* [What to work on]: Word for word, transcribe the lines below and drop the pictures.

START Dataset extract

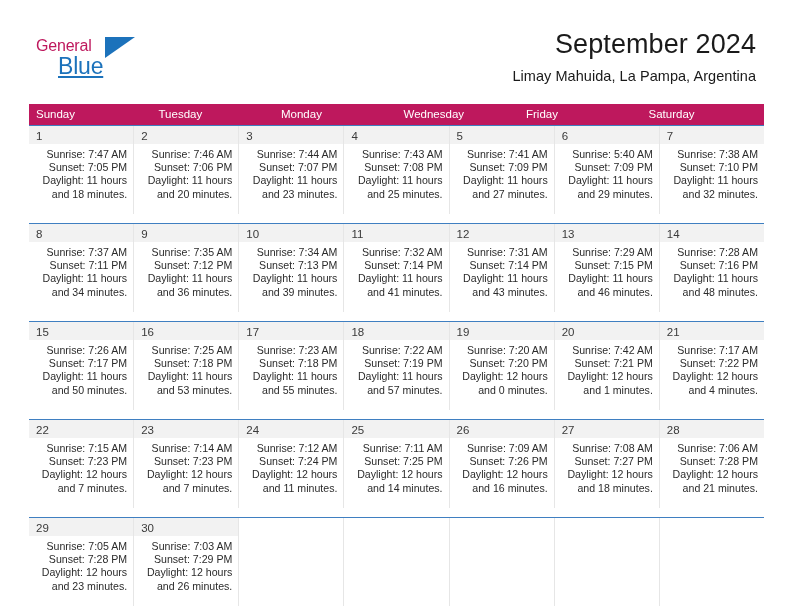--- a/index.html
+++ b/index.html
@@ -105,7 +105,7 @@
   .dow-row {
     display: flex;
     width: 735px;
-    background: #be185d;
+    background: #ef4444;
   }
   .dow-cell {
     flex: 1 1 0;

END Dataset extract

* [Answer space]:
--- a/index.html
+++ b/index.html
@@ -105,7 +105,7 @@
   .dow-row {
     display: flex;
     width: 735px;
-    background: #be185d;
+    background: #ef4444;
   }
   .dow-cell {
     flex: 1 1 0;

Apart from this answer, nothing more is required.